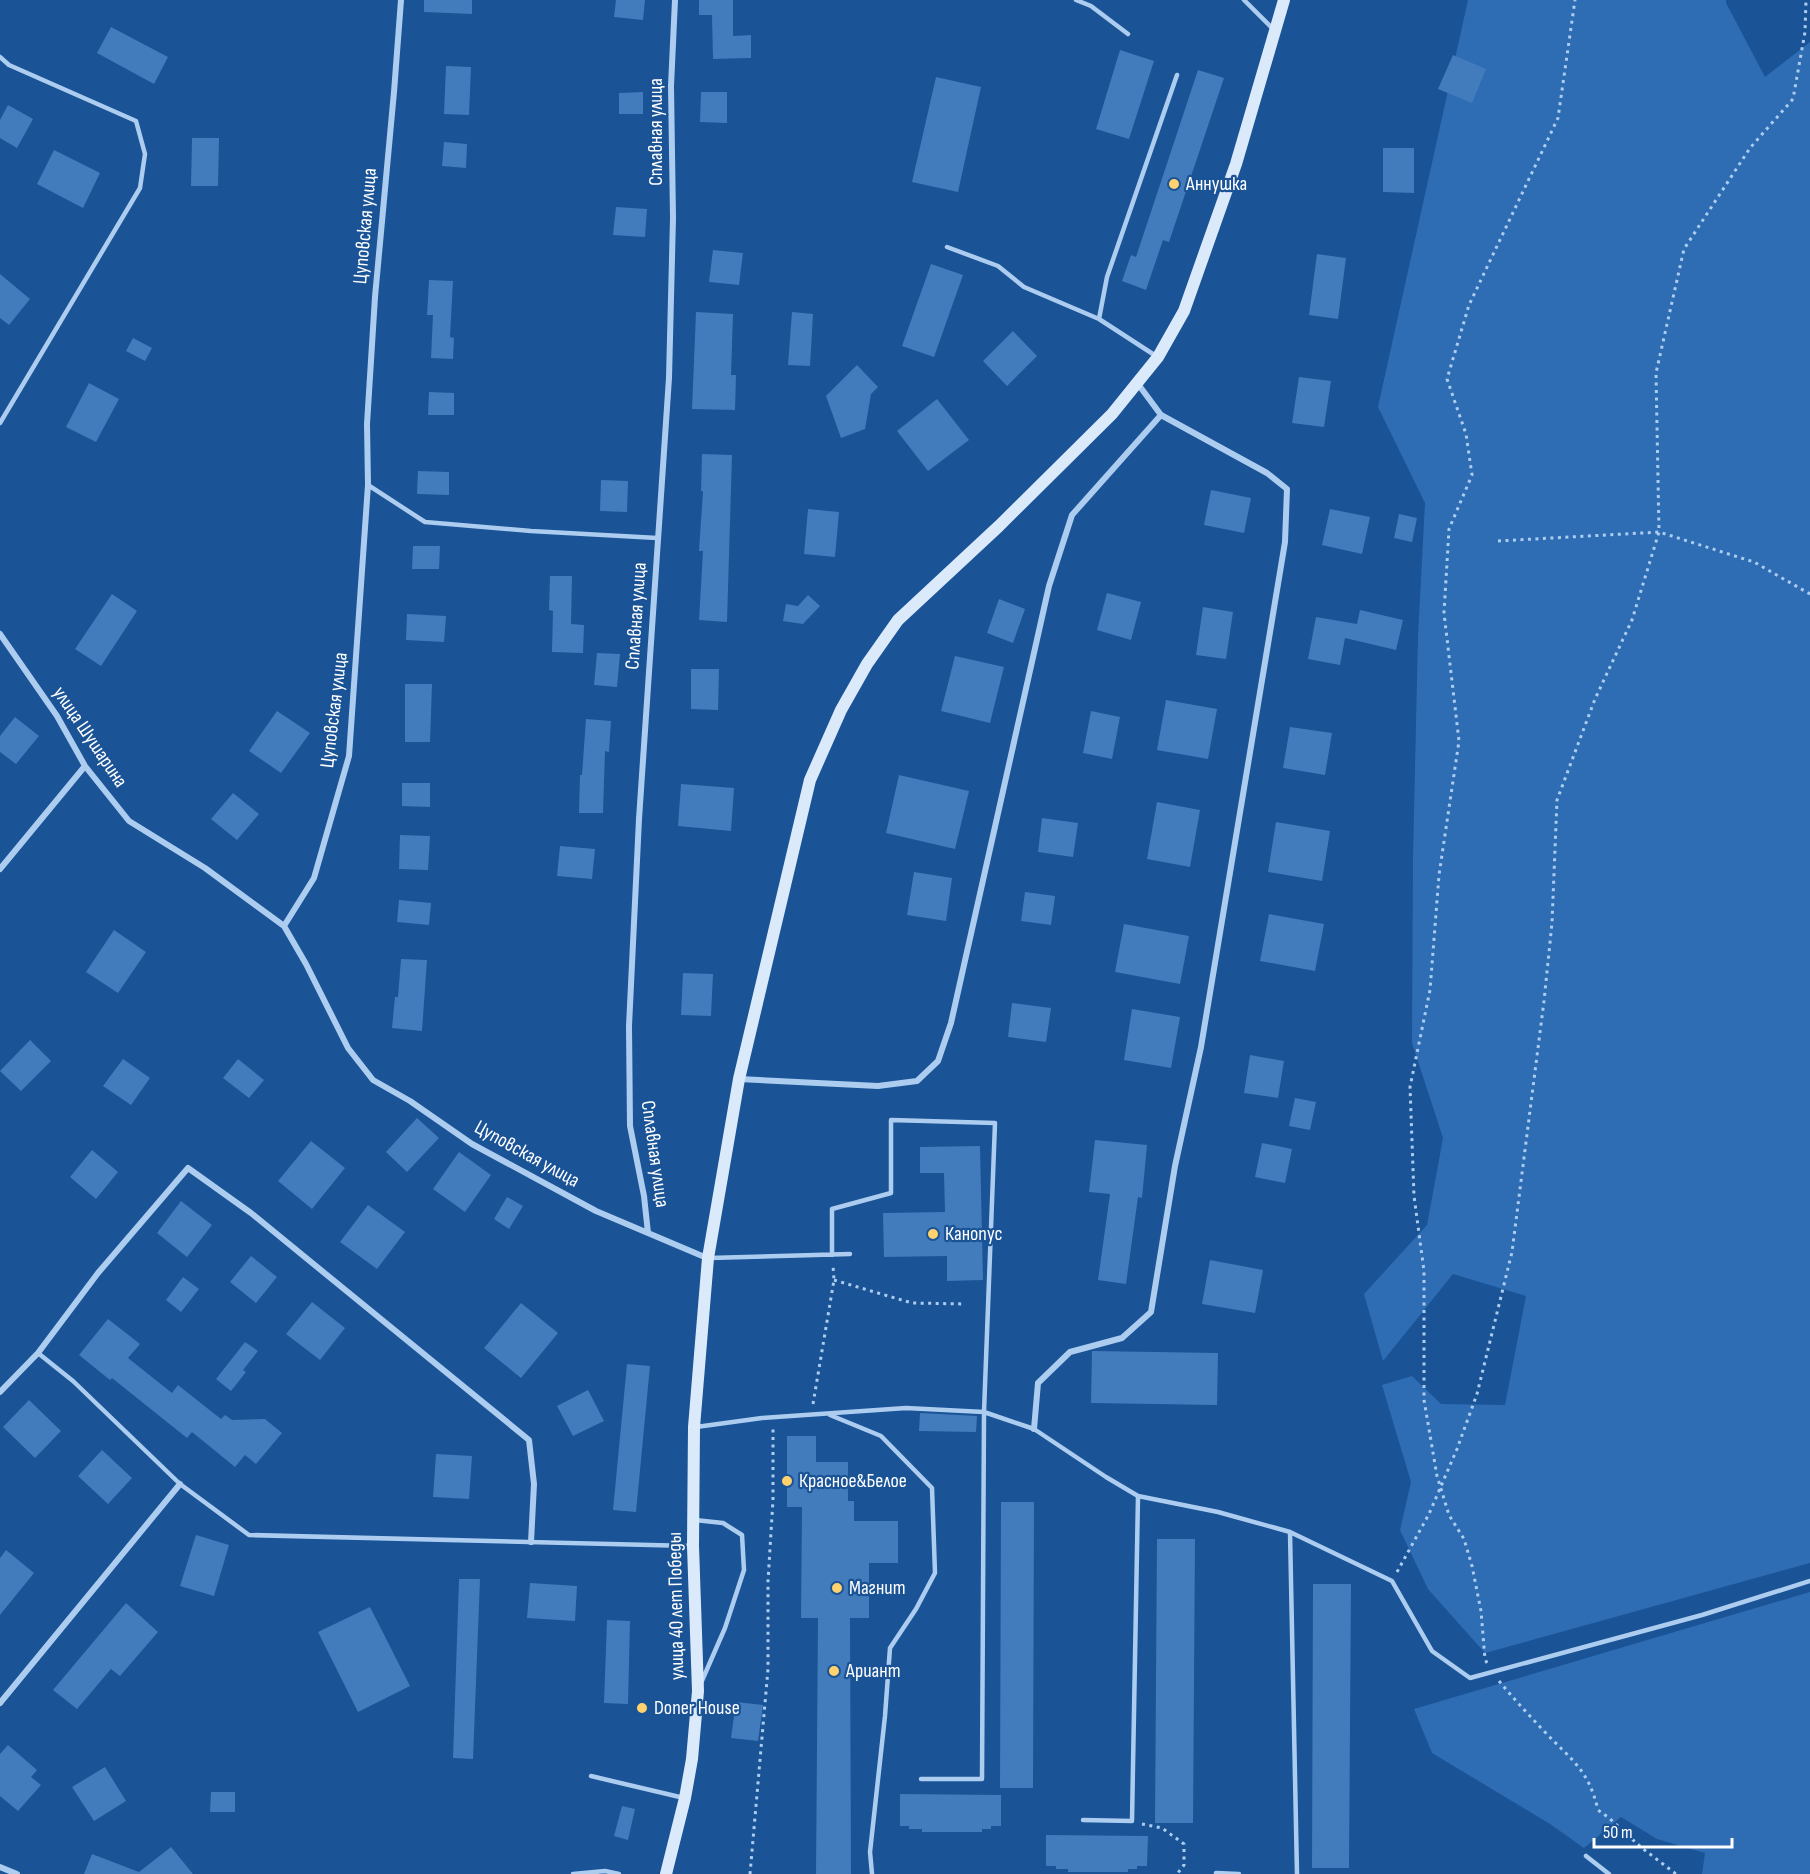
<svg xmlns="http://www.w3.org/2000/svg" width="1810" height="1874" viewBox="0 0 1810 1874" font-family="'Sofia Sans Condensed',sans-serif">
<style>
.green{fill:#2e6db4}
.building{fill:#437cbd}
.lines{fill:none;stroke-linecap:round;stroke-linejoin:round}
.path{stroke:#adcdf0;stroke-width:3;stroke-dasharray:3 4.5;stroke-linecap:butt}
.service{stroke:#adcdf0;stroke-width:4.5}
.minor{stroke:#adcdf0;stroke-width:6}
.secondary{stroke:#dbeafb;stroke-width:12}
.poi-dot{fill:#ffd26d;stroke:#1a5396;stroke-width:2}
.labels{text-anchor:middle;dominant-baseline:central;stroke-width:4.5;stroke-linejoin:round;paint-order:stroke}
.street-label{font-size:20px;fill:#fff;stroke:#1a5396}
.poi-label{font-size:20px;fill:#fff;stroke:#1a5396;text-anchor:start}
</style>
<rect width="100%" height="100%" fill="#1a5396"/>
<path class="green" d="M1468,0H1726V3L1765,77L1810,42V1563L1485,1653L1428,1589L1400,1530L1411,1482L1382,1385L1412,1376L1441,1404L1505,1405L1526,1296L1453,1274L1383,1361L1364,1294L1427,1225L1443,1138L1412,1043L1413,857L1418,636L1425,503L1378,407Z
M1810,1592V1874H1702L1705,1853L1657,1839L1621,1817L1584,1848L1550,1824L1432,1753L1414,1709Z"/>
<path class="building" d="M424,0H472V14L424,12Z
M616,0H645L643,20L614,17Z
M699,0H733V36L751,35V58L713,59L712,15H699Z
M111,27L168,57L154,84L97,53Z
M1120,50L1154,61L1129,139L1096,129Z
M1453,55L1486,69L1472,103L1438,89Z
M446,66L471,67L469,115L444,114Z
M1198,70L1224,78L1169,242L1163,240L1146,290L1122,281L1131,255L1136,257Z
M936,77L981,87L958,192L912,182Z
M643,92V114H619V93Z
M701,92H727V123L700,122Z
M8,105L33,119L17,148L0,138V120Z
M192,138H219L218,186H191Z
M444,142L467,144L466,168L442,166Z
M1383,148H1414V193L1383,192Z
M54,150L100,173L83,208L37,184Z
M616,207L647,209L645,237L613,235Z
M713,250L743,253L739,285L709,282Z
M1317,254L1346,258L1338,319L1309,315Z
M931,264L963,275L934,357L902,346Z
M0,274L30,299L9,325L0,318Z
M429,280L453,281L450,337L454,338L453,359L431,358L433,315H427Z
M696,312L733,314L731,375H736L735,410L692,409Z
M792,312L813,314L810,366L788,365Z
M1013,331L1037,356L1007,386L983,361Z
M133,338L152,348L145,361L126,351Z
M857,365L878,387L871,394L865,429L841,438L826,396Z
M1299,377L1331,381L1324,427L1292,423Z
M89,383L119,399L96,442L66,427Z
M429,392L454,393V415H428Z
M937,399L969,440L928,471L897,431Z
M702,454L732,455L727,622L699,620L703,551H699L703,491H701Z
M418,471L449,472V495L417,494Z
M601,480L628,481L627,512L600,511Z
M1211,490L1251,498L1244,533L1204,525Z
M808,509L839,512L835,557L804,554Z
M1330,509L1370,517L1362,554L1322,545Z
M1399,514L1417,518L1412,542L1394,538Z
M413,546H440L439,569H412Z
M550,576H572L571,624L584,625L583,653L552,652L553,611L549,610Z
M1107,593L1141,602L1131,640L1097,630Z
M112,594L137,611L101,666L75,649Z
M808,595L820,606L803,624L783,621L786,604L798,606Z
M999,599L1025,609L1013,643L987,633Z
M1203,607L1233,612L1226,659L1196,655Z
M1360,610L1403,620L1396,650L1345,638L1340,665L1308,659L1316,617L1357,624Z
M407,614L446,616L444,642L406,640Z
M597,653L620,654L617,687L594,685Z
M955,656L1004,667L990,723L941,711Z
M691,669H719L718,710L691,709Z
M405,684H432L430,742H405Z
M1166,700L1217,709L1208,759L1157,750Z
M277,711L310,733L281,773L249,751Z
M1091,711L1120,717L1112,759L1083,753Z
M15,717L39,736L16,764L0,752V736Z
M586,719L611,721L609,752L605,751L603,813H579L580,775H582Z
M1290,727L1332,733L1325,775L1283,768Z
M899,775L969,791L955,849L886,833Z
M402,783H430V807L402,806Z
M681,784L734,788L731,831L678,826Z
M233,793L259,814L237,840L211,819Z
M1157,802L1200,810L1190,867L1147,859Z
M1042,818L1078,823L1073,857L1038,852Z
M1276,822L1330,831L1322,881L1268,872Z
M400,835L430,836L428,870L399,869Z
M560,846L595,849L592,879L557,876Z
M914,872L952,878L946,921L907,915Z
M1025,892L1055,896L1051,925L1021,921Z
M399,900L431,903L429,925L397,922Z
M1269,914L1324,924L1315,971L1260,961Z
M1124,924L1189,936L1180,984L1115,972Z
M114,930L146,952L118,993L86,972Z
M401,959L427,960L422,1031L392,1028L395,997H398Z
M683,973L713,974L711,1016L681,1015Z
M1012,1003L1051,1008L1046,1042L1008,1037Z
M1132,1009L1180,1017L1171,1068L1124,1060Z
M30,1040L51,1061L21,1091L0,1071Z
M1250,1055L1284,1061L1278,1098L1244,1093Z
M123,1059L150,1078L131,1105L103,1086Z
M238,1059L264,1080L249,1098L223,1078Z
M1295,1098L1316,1102L1310,1130L1289,1126Z
M417,1118L439,1138L407,1172L386,1152Z
M1095,1140L1147,1145L1142,1198L1138,1197L1126,1284L1098,1280L1110,1194L1089,1192Z
M311,1141L345,1168L312,1209L278,1181Z
M1262,1143L1292,1149L1285,1183L1255,1177Z
M980,1146L983,1280L947,1281V1256L884,1257L883,1213L945,1212L944,1173H920V1147Z
M92,1150L118,1172L96,1199L70,1177Z
M459,1152L491,1175L465,1212L433,1189Z
M507,1197L523,1206L509,1229L494,1219Z
M181,1201L212,1225L187,1257L157,1233Z
M368,1205L405,1232L377,1269L340,1242Z
M251,1256L277,1277L256,1303L230,1282Z
M1210,1260L1263,1270L1255,1313L1202,1304Z
M183,1277L199,1289L181,1312L166,1300Z
M312,1302L345,1328L320,1360L286,1334Z
M521,1303L558,1333L521,1378L484,1348Z
M108,1319L140,1344L128,1358L172,1393L178,1385L221,1419L225,1415L232,1420L265,1419L282,1433L256,1464L245,1455L235,1467L192,1432L187,1438L112,1378L110,1380L79,1355Z
M245,1342L258,1351L243,1370L246,1372L231,1391L216,1379Z
M1092,1351L1218,1353L1217,1405L1091,1403Z
M627,1364L650,1366L636,1512L613,1510Z
M588,1390L604,1421L573,1436L557,1406Z
M29,1400L61,1431L35,1458L3,1427Z
M920,1413L977,1416L976,1432L919,1431Z
M787,1436H816V1462H848V1501H854V1521H898V1563H869V1618H850L851,1874H816L818,1618H801L802,1507H787Z
M102,1450L132,1478L108,1504L78,1476Z
M436,1454L472,1456L469,1499L433,1497Z
M1001,1502H1034L1033,1788H1000Z
M196,1535L229,1545L214,1596L180,1586Z
M1157,1539H1195L1193,1823H1155Z
M6,1550L34,1573L0,1615V1558Z
M459,1579H480L473,1759L453,1758Z
M530,1583L577,1586L575,1621L527,1618Z
M1313,1584H1351L1349,1868H1312Z
M126,1603L158,1632L120,1676L111,1669L77,1709L53,1690Z
M370,1607L410,1686L358,1712L318,1632Z
M607,1620L630,1621L628,1704L604,1703Z
M736,1702L763,1705L758,1741L731,1738Z
M8,1745L37,1770L31,1777L41,1785L18,1811L0,1796V1754Z
M105,1767L126,1801L94,1821L72,1787Z
M211,1792H235V1812H210Z
M900,1794L1001,1795V1826H991V1829H982V1832H922V1829H909V1826H900Z
M622,1806L635,1809L628,1840L614,1836Z
M1046,1835L1148,1836L1147,1866H1137V1869H1128V1872H1068V1869H1056V1866H1046Z
M171,1847L193,1874H84L92,1854L139,1872Z"/>
<g class="lines">
<path class="path" d="M1498,541L1659,532L1754,562L1810,594
M834,1280L912,1303L965,1304
M813,1404L834,1280L833,1265
M1397,1572L1429,1514L1457,1449L1477,1394L1512,1252L1544,1001L1552,923L1557,800L1595,699L1632,620L1659,532L1656,373L1684,249L1750,148L1793,99L1805,32L1806,0
M1487,1663L1485,1659L1481,1611L1472,1566L1464,1539L1449,1515L1437,1476L1424,1400V1271L1414,1196L1410,1087L1430,990L1439,875L1459,741L1444,613L1449,529L1472,475L1466,434L1447,379L1469,305L1558,118L1575,0
M1499,1681C1513,1698 1528,1714 1543,1730C1571,1760 1588,1768 1598,1810L1609,1818L1642,1848L1676,1874
M1142,1824L1162,1828L1184,1844V1865L1177,1874
M750,1874L768,1669V1581L773,1500V1428"/>
<path class="service" d="M1076,0L1091,6L1128,34
M1244,0L1273,29
M0,57L9,65L136,121L145,154L140,188L0,423
M947,247L998,266L1024,287L1099,319L1156,356
M1099,319L1107,277L1177,75
M368,485L425,522L531,531L657,538
M832,1255V1209L891,1193V1120L995,1123L984,1412L982,1779H921
M709,1258L850,1254
M38,1353L73,1381L180,1484L249,1535L691,1546
M830,1415L881,1436L932,1488L935,1573L916,1609L890,1648L885,1716L870,1852L872,1874
M696,1427L762,1418L906,1408L984,1412L1034,1429L1106,1477L1138,1496L1218,1512L1290,1532L1392,1581L1432,1651L1470,1678L1702,1615L1810,1581
M695,1520L723,1523L742,1535L744,1570L725,1628L701,1683
M1290,1532L1297,1874
M591,1776L684,1798
M1083,1820L1132,1821L1138,1496
M1586,1856L1609,1874
M1216,1873L1239,1874
M573,1874L605,1871L619,1874"/>
<path class="minor" d="M401,0L394,92L375,297L367,424L368,485L349,756L314,878L284,926L306,964L348,1048L373,1080L410,1101L472,1144L596,1211L707,1258
M0,634L57,716L85,766L129,821L205,868L284,926
M0,869L85,766
M739,1079L878,1086L917,1081L938,1061L951,1023L1049,586L1072,515L1161,415L1138,384
M648,1233L644,1196L630,1126L629,1026L639,819L669,378L673,218L671,86L675,0
M0,1392L38,1353L98,1273L188,1168L251,1213L529,1440L534,1484L531,1542
M1034,1429L1038,1383L1070,1352L1122,1338L1151,1312L1175,1166L1201,1047L1285,542L1287,489L1267,473L1161,415
M0,1703L180,1484
M0,1867L17,1874"/>
<path class="secondary" d="M666,1874L685,1798L692,1759L698,1691L693,1546L694,1427L708,1258L739,1079L810,780L841,710L867,664L898,620L999,526L1112,414L1158,357L1184,311L1236,164L1284,0"/>
</g>
<g class="poi-dot">
<circle cx="1174" cy="184" r="6"/>
<circle cx="933" cy="1234" r="6"/>
<circle cx="787" cy="1481" r="6"/>
<circle cx="837" cy="1588" r="6"/>
<circle cx="834" cy="1671" r="6"/>
<circle cx="642" cy="1708" r="6"/>
</g>
<g class="labels">
<g class="street-label">
<text transform="translate(656 132) rotate(-90)">Сплавная улица</text>
<text transform="translate(365 226) rotate(-85)">Цуповская улица</text>
<text transform="translate(636 616) rotate(-86)">Сплавная улица</text>
<text transform="translate(334 710) rotate(-83)">Цуповская улица</text>
<text transform="translate(90 737) rotate(56)">улица Шушарина</text>
<text transform="translate(527 1154) rotate(29)">Цуповская улица</text>
<text transform="translate(655 1154) rotate(82)">Сплавная улица</text>
<text transform="translate(676 1606) rotate(-91)">улица 40 лет Победы</text>
</g>
<g class="poi-label">
<text x="1186" y="184">Аннушка</text>
<text x="945" y="1234">Канопус</text>
<text x="799" y="1481">Красное&amp;Белое</text>
<text x="849" y="1588">Магнит</text>
<text x="846" y="1671">Ариант</text>
<text x="654" y="1708">Doner House</text>
</g>
</g>
<path d="M1594 1838v9h138v-9" fill="none" stroke="#ffffff" stroke-width="3"/>
<text x="1603" y="1838" font-size="18" fill="#ffffff" stroke="#1a5396" stroke-width="4.5" paint-order="stroke">50 m</text>
</svg>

* **Action item**
Give an exact copy of the lines above from the line with "M245,1342L258,1351L243,1370L246,1372L231,1391L216,1379Z" up to and including the line with "M370,1607L410,1686L358,1712L318,1632Z", and leave everything else out.

* **Task response**
M245,1342L258,1351L243,1370L246,1372L231,1391L216,1379Z
M1092,1351L1218,1353L1217,1405L1091,1403Z
M627,1364L650,1366L636,1512L613,1510Z
M588,1390L604,1421L573,1436L557,1406Z
M29,1400L61,1431L35,1458L3,1427Z
M920,1413L977,1416L976,1432L919,1431Z
M787,1436H816V1462H848V1501H854V1521H898V1563H869V1618H850L851,1874H816L818,1618H801L802,1507H787Z
M102,1450L132,1478L108,1504L78,1476Z
M436,1454L472,1456L469,1499L433,1497Z
M1001,1502H1034L1033,1788H1000Z
M196,1535L229,1545L214,1596L180,1586Z
M1157,1539H1195L1193,1823H1155Z
M6,1550L34,1573L0,1615V1558Z
M459,1579H480L473,1759L453,1758Z
M530,1583L577,1586L575,1621L527,1618Z
M1313,1584H1351L1349,1868H1312Z
M126,1603L158,1632L120,1676L111,1669L77,1709L53,1690Z
M370,1607L410,1686L358,1712L318,1632Z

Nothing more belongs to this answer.